Feed mill dust may offer diagnostic tool in US swine pathogen search
The project is being funded by the Swine Health Information Center (SHIC). It is part of the center’s ongoing work to address prevention, preparation and response for pork producers.
The overarching goal of the project is to help identify pathogen risks for swine producers, said Paul Sundberg, executive director with the SHIC.
“The introduction of swine pathogens via feed it has been fairly well documented with the Porcine Epidemic Diarrhea Virus (PEDV). There is the risk of infection through feed,” he told FeedNavigator. “Becuase of this SHIC has funded research to look at the potential for importing other viruses in feed from [imported ingredients.]”
The current identification project looks at the collection and analysis of dust in a feed mill to check for the presence of pathogens, he said. The dust generated during the feed milling process is comprised of all the different ingredients used in that feed.
The research team is establishing how much dust is needed to generate an accurate sample and what the best process for testing it is, he said. Next steps include designing a monitoring or surveillance system to make use of the testing protocol.
“What we’re doing is building the tool, and the next step is what we might be able to use that tool to build,” said Sundberg.
Additionally, the project may have implications beyond the swine feed sector as it could be used to test feeds for other species, he said. “Hopefully we can get the cooperation and the collaboration of the feed industry, because it’s in our collective best interest to understand if there is a risk and how to address it,” he added.
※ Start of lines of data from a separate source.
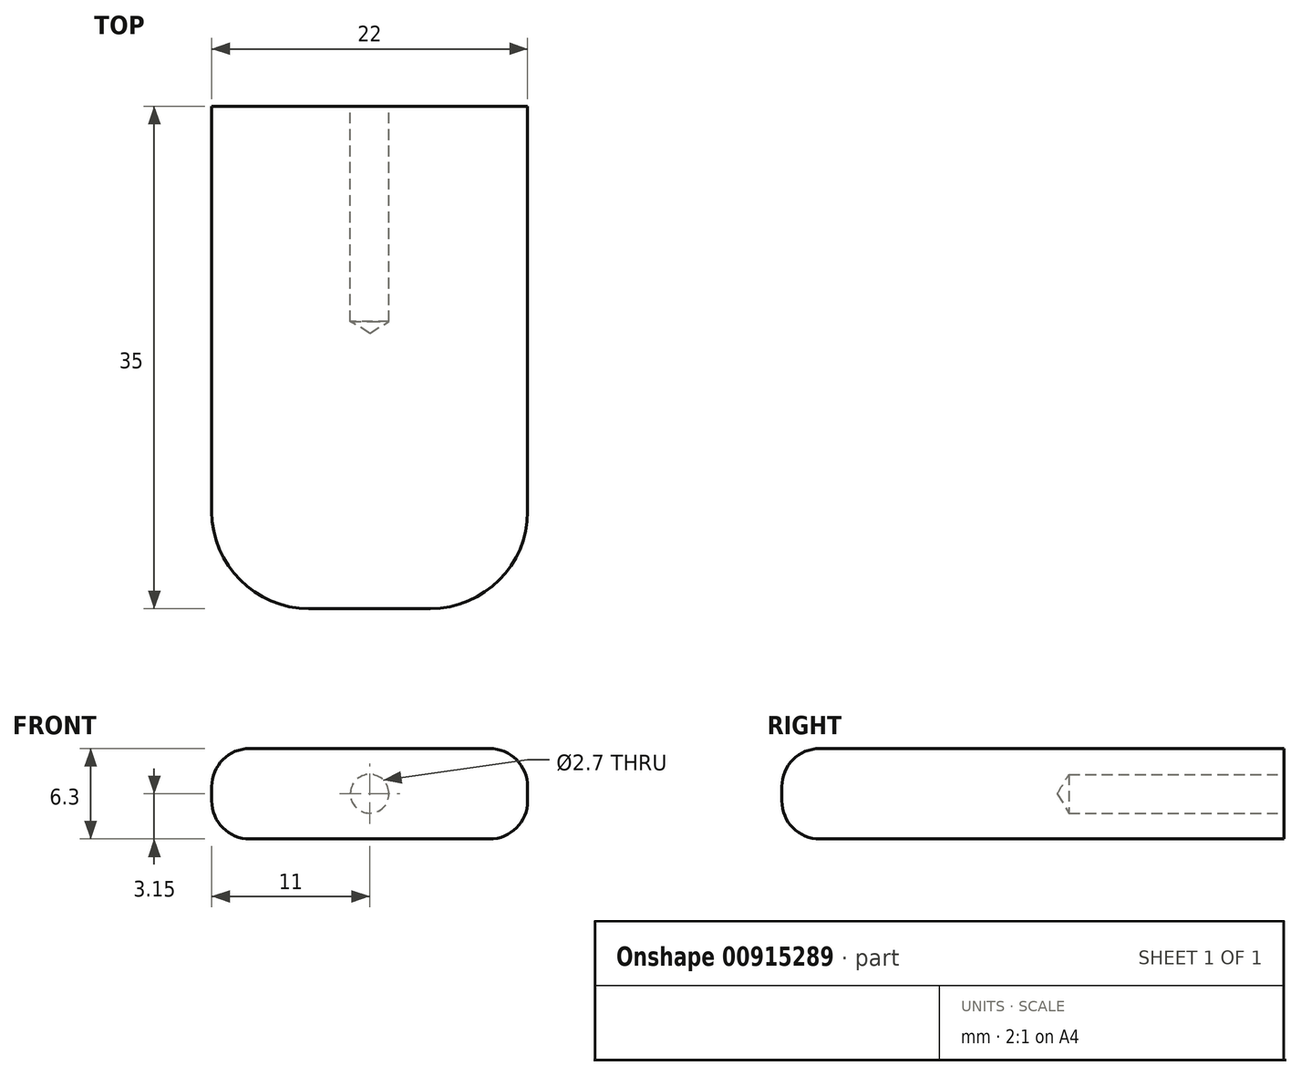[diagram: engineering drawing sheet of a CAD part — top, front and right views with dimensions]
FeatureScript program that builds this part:
annotation { "Feature Type Name" : "Feature", "Feature Type Description" : "" }
export const myFeature = defineFeature(function(context is Context, id is Id, definition is map)
    precondition{}
    {
        {
            var Q0;
            Q0=qCreatedBy(makeId("Top.planeOp"),FACE);
            var sketch = newSketch(context, id + "F0", { "sketchPlane" : qUnion([Q0])});
            skLineSegment(sketch, "E0.bottom", {"start": v(11, -17.5) * mm, "end": v(-11, -17.5) * mm});
            skLineSegment(sketch, "E0.top", {"start": v(11, 17.5) * mm, "end": v(-11, 17.5) * mm});
            skLineSegment(sketch, "E0.left", {"start": v(11, -17.5) * mm, "end": v(11, 17.5) * mm});
            skLineSegment(sketch, "E0.right", {"start": v(-11, -17.5) * mm, "end": v(-11, 17.5) * mm});
            skPoint(sketch, "E0.middle", {"position": v(0, 0) * mm});
            skSolve(sketch);
        }
        {
            var Q0;
            Q0 = qSketchRegion(id + "F0", true);
            extrude(context, id + "F1", {"entities" : qUnion([Q0]), "depth" : 6.3 * mm, "offsetDistance" : 25 * mm});
        }
        {
            var Q0;
            Q0=makeQuery(id+"F1.opExtrude","SWEPT_EDGE",EDGE,{"disambiguationData":[OSD([sQuery(id+"F0.wireOp",EDGE,"E0.bottom"),sQuery(id+"F0.wireOp",EDGE,"E0.right")])]});
            var Q1;
            Q1=makeQuery(id+"F1.opExtrude","SWEPT_EDGE",EDGE,{"disambiguationData":[OSD([sQuery(id+"F0.wireOp",EDGE,"E0.bottom"),sQuery(id+"F0.wireOp",EDGE,"E0.left")])]});
            fillet(context, id + "F2", {"entities" : qUnion([Q0, Q1]), "radius" : 6.76 * mm, "tangentPropagation" : true, "allowEdgeOverflow" : false});
        }
        {
            var Q0;
            Q0=makeQuery(id+"F1.opExtrude","CAP_EDGE",EDGE,{"disambiguationData":[OSD([sQuery(id+"F0.wireOp",EDGE,"E0.right")])],"isStart":false});
            var Q1;
            Q1=makeQuery(id+"F1.opExtrude","CAP_EDGE",EDGE,{"disambiguationData":[OSD([sQuery(id+"F0.wireOp",EDGE,"E0.right")])],"isStart":true});
            fillet(context, id + "F3", {"entities" : qUnion([Q0, Q1]), "radius" : 2.65 * mm, "tangentPropagation" : true, "allowEdgeOverflow" : false});
        }
        {
            var Q0;
            Q0=makeQuery(id+"F1.opExtrude","SWEPT_FACE",FACE,{"disambiguationData":[OSD([sQuery(id+"F0.wireOp",EDGE,"E0.top")])]});
            var sketch = newSketch(context, id + "F4", { "sketchPlane" : qUnion([Q0])});
            skLineSegment(sketch, "E1", {"start": v(0, 0) * mm, "end": v(0, 6.3) * mm, "construction": true});
            skPoint(sketch, "E2", {"position": v(0, 3.15) * mm});
            skCircle(sketch, "E3", {"center": v(0, 3.15) * mm, "radius": 1.35 * mm, "construction": true});
            skSolve(sketch);
        }
        {
            var Q0;
            Q0=sQuery(id+"F4.wireOp",VERTEX,"E2");
            var Q1;
            Q1=makeQuery(id+"F1.opExtrude","SWEPT_BODY",BODY,{"disambiguationData":[OSD([sQuery(id+"F0.wireOp",EDGE,"E0.bottom"),sQuery(id+"F0.wireOp",EDGE,"E0.top"),sQuery(id+"F0.wireOp",EDGE,"E0.left"),sQuery(id+"F0.wireOp",EDGE,"E0.right")])]});
            hole(context, id + "F5", {"style" : HoleStyle.SIMPLE, "endStyle" : HoleEndStyle.BLIND, "holeDiameter" : 2.7 * mm, "majorDiameter" : 5 * mm, "holeDepth" : 15 * mm, "isTappedThrough" : true, "tappedDepth" : 12 * mm, "tapClearance" : 3, "locations" : qUnion([Q0]), "scope" : qUnion([Q1])});
        }
    });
“This foundation work is to help everyone be a little stronger, and a little better [able] to help prevent, or put off longer the introduction of these pathogens,” he said.
Previous work has sought to track the role that feed plays in the spread of PEDV.
Kansas State University also has played a role in seeking to determine both the transmission methods of the virus and what could be a viable mitigation.
Previous coverage detailing experiments conducted to track survival rates of PEDV and other pathogens are available here and here.
Project details and looking forward
Testing the dust created during feed mixing may offer a faster way to check complete feeds for pathogen presence, said Sundberg.
“We import DDGS [dried distillers grains], minerals, soybean meal, amino acids – and all of those products are going into a feed mill to make feed for our pigs,” he said. “If we want to investigate the risk that those products could give to the industry, the risk of a pathogen [going] on to a farm, then we’d have to look at each of those components independently – we’d have to monitor, DDGS, vitamins and soybean meal and minerals all separately.”
However, if one of the ingredients carries a pathogen that presence should be locatable in the dust, he said. “We’re using dust as a screening test to look for pathogens that might be in the feed,” he added.
“Theoretically it’s a good screening material to identify pathogens,” he said. “And if we find a positive test for whatever we’re screening for in the feed products, then we’d have to check the individual products.”
Currently the experiment being run is validating the way sampling is done and establishing potential protocols to be use that monitoring method, said Sundberg. The initial tests are being run looking for the Senecavirus A (SVA).
The work is being done at Kansas State University, he said. The project is set to go on for a year.
“We have interest in Seneca Valley, but the idea is to develop a model and. If successful, we should be able to use the sampling protocol to find FMD [foot and mouth disease], if we get it, PEDV or other pathogens that we want to look for,” he said. “We’re going to develop the model using Seneca Valley and if it’s successful – then we can put in whatever pathogen we have of interest and adjust that to sample.”
Lessons from PEDV
The center also is nearing completion on a research project seeking to understand which pathogens and swine diseases may be able to survive the import process and in which feed ingredients, said Sundberg.
That project has been of interest since the outbreak of PEDV in the US in 2013, he said. Prior to that imported feed ingredients were not considered likely to carry infectious diseases.
“When PEDV broke those of us working on it all had similar opinions that it most probably could not have been imported in vitamins and minerals from China, even though there was indication that feed was involved,” said Sundberg. “There was no way that a virus could survive two weeks in dried materials – subsequent research proved that we were wrong, and that PEDV could survive in those conditions.”
The Kansas State lab is examining survivability of other viruses including FMD, classical swine fever, African swine fever and pseudorabies, he said.
“If PEDV can theoretically get here from China through feed, then the question is what other things can get here?” he said. “FMD, pseudorabies, and a variety of other production diseases may also be theoretically at risk of being imported.”